La cuarentena encontró a Joaco en casa de Cubelo, luego de un par de semanas en las que, por distintos motivos, padre e hijo no habían podido verse. Ambos ex cónyuges coincidieron en que no era mala idea que Joaco pasara los días de encierro en el departamento de Cubelo. Dedicaban el tiempo juntos a la lluvia en caja. Se trataba de combinaciones de sustancias, cambios de temperatura y presión. La noche que trabajaron hasta más de las once y media, de una de las pequeñas nubes asomó un relumbrón que pareció un rayo. Pero no llovió.
Joaco le preguntó al padre si creía que podrían lograr hacer llover en caja antes de que abrieran nuevamente las aulas. No lo sé, respondió Cubelo. Y cuándo volverán las clases, preguntó Joaco. Tampoco lo sé, confesó Cubelo. Desde que Jimena había decidido el divorcio, Cubelo no había dormido ni una noche más de cuatro horas. Pero al menos con Joaco en la casa, el insomnio era menos angustiante. No podía perdonarse, de todos modos, haberla perdido: dejar a Joaco sin el matrimonio de los padres. Sentía que era su culpa. ¿Tal vez debió haber abandonado su invento?
-Suponete que lo conseguimos y llueve -sugirió Joaco-. ¿Sabés cómo hacer que deje de llover?
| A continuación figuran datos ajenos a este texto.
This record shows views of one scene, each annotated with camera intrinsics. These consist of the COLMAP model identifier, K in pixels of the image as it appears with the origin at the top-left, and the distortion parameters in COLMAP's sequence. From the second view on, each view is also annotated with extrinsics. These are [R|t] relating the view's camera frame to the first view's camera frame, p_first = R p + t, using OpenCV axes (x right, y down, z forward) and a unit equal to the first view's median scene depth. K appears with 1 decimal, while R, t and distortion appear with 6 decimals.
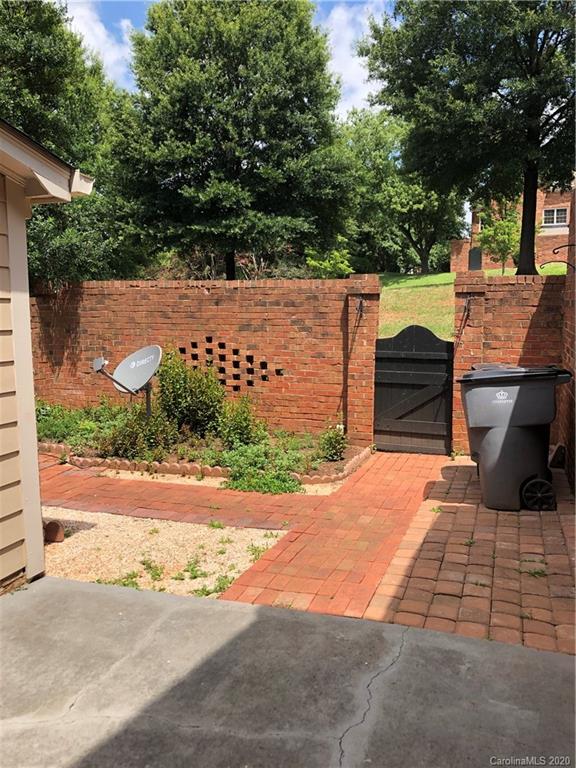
lens RADIAL K [[637.0, 0, 289.9], [0, 637.0, 385.7], [0, 0, 1]] dist [0.056502, -0.012977]
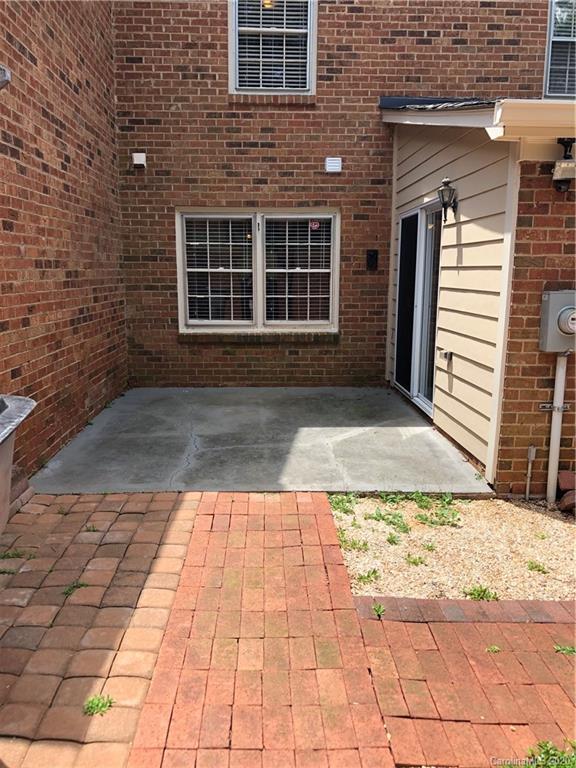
lens RADIAL K [[637.0, 0, 287.8], [0, 637.0, 382.5], [0, 0, 1]] dist [0.056502, -0.012977]
pose [[-0.934062, 0.055803, -0.352724, 0.408302], [-0.047309, 0.959674, 0.277105, -0.214848], [0.353964, 0.275521, -0.893755, 2.239389]]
A Cubelo no se le había ocurrido esa circunstancia. Se encogió de hombros.
– Porque el problema sería que no pare nunca -reflexionó Joaco-. Un diluvio.
– Conocés la historia del diluvio… -comentó Cubelo-.
Joaco asintió.
– Como ahora -siguió Cubelo-. Encerrados hasta que llegue una buena nueva.
Cuando por fin dejó de caer agua, en el tiempo de Noé, Dios hizo saber por medio del cielo que había perdonado al hombre, que se reconciliaba con él.
– Pero volvió a haber terremotos, tsunamis… y esto -apuntó Joaco, refiriéndose a los días corrientes-.
– No hay ninguna explicación razonable -concluyó Cubelo-. Ni hace diez mil años, ni ahora mismo. A lo único que puedo aspirar, es a hacer llover en esta pequeña caja. ¿Seguimos?
Padre e hijo, sentados a la mesa, entre gaseosas y papas fritas, continuaron en busca de la alquimia: los preparados, el hielo seco, el ventilador, el condensador, la calefacción dirigida.
– Papá -le dijo Joaco-.
Cubelo apenas si lo escuchaba, sumergido en sus intentos.
– Cuando trabajas así -explicó Joaco-, como sin parar, te mordés la mejilla por dentro.
Cubelo sonrió.
– Es verdad -reconoció– Tengo toda la parte de adentro ampollada. Es un tic.
Joaco sonrió, y agregó: – Qué bueno que me vine a pasar estos días con vos.
Joaco se quedó dormido. Cubelo alzó a su hijo dormido en brazos. Lo dejó en la cama, y se fue a su propio cuarto. Fue la primera noche que durmió completa. Al despertar, Joaco estaba delante de la caja. Miraba absorto: no llovía, pero la caja estaba húmeda, como de rocío; y por sobre todo, de vidrio a vidrio, resplandecía un intangible arco iris. Media docena de líneas entrecruzadas, de varios colores, de una tonalidad nunca antes vista. La luz eléctrica no podía generar ese espectáculo. El propio Cubelo no lo podía explicar. “Tampoco esto se puede explicar”, se dijo. Exclamó como si recordara de pronto: – La reconciliación. La señal de la reconciliación era el arco iris.
– ¿La señal de Dios a Noé?
Cubelo asintió sin querer, pero pensó en voz alta: – La señal de que un hombre se perdona a sí mismo.